Independent Latvian farmers formed a union Saturday in a move to make the family farm dominant again and restore the Baltic republic's agricultural might after 50 years of Soviet collectivization.
"Latvia was famous as a large exporter of food, but now we are in the position of beggars," Edwins Petersons told other delegates to the founding congress of the Latvian Farmers' Federation.More than 250 delegates gathered from throughout the republic and from nearby Scandinavian countries to adopt an ambitious program dedicated to ending the Soviet system of collectivized agriculture.
"The land is the national heritage of Latvia," said the new federation's program. "It is essential to implement agrarian reform in order to re-establish private farming of the land."
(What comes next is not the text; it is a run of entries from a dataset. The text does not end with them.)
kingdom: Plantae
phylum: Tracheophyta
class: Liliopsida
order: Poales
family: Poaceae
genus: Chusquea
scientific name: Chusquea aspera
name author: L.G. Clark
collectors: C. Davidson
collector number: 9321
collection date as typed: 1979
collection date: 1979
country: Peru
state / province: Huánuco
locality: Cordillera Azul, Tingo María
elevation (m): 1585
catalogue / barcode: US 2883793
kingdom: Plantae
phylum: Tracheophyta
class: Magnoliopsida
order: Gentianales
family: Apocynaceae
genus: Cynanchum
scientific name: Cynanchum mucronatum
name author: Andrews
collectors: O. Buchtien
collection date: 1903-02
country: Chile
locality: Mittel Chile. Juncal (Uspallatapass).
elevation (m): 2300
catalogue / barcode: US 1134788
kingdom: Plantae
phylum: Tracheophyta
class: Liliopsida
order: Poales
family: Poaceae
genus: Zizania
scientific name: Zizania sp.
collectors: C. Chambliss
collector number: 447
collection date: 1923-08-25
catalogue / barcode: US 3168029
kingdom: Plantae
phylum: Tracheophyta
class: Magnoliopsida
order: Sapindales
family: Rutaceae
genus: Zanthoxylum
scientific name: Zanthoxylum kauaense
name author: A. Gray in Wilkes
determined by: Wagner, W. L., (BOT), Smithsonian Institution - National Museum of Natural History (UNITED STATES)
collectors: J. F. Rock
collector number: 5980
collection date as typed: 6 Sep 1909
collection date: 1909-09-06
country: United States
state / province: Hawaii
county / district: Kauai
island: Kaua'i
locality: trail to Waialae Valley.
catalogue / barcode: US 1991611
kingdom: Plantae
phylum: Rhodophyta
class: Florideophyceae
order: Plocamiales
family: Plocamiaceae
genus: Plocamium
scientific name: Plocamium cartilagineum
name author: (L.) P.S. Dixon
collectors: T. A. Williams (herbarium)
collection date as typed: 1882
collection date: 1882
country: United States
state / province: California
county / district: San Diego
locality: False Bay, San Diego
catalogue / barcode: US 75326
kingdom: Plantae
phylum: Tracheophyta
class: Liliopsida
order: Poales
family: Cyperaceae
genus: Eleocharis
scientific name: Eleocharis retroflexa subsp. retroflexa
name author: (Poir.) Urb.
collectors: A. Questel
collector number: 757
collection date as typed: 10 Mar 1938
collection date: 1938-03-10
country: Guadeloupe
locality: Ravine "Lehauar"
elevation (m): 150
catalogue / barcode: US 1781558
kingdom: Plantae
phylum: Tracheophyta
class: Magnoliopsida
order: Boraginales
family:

Latvia, with some of Europe's richest farmland, was an important producer of dairy and meat products during its brief independence between the two world wars.
The new farmers union called for all land to be returned to the tens of thousands of Latvian families that lost their homes during Josef Stalin's mass deportations of the 1940s and 1950s.
"A truly independent person is someone who owns something of his own," Petersons said to loud applause.
Dainis Gegers, head of the state agro-industrial committee in the republic, told the farmers, "The centralized system that has operated until now has run out of steam."
The farmers met five days before the republic's new Parliament was to convene to consider proclaiming Latvian independence.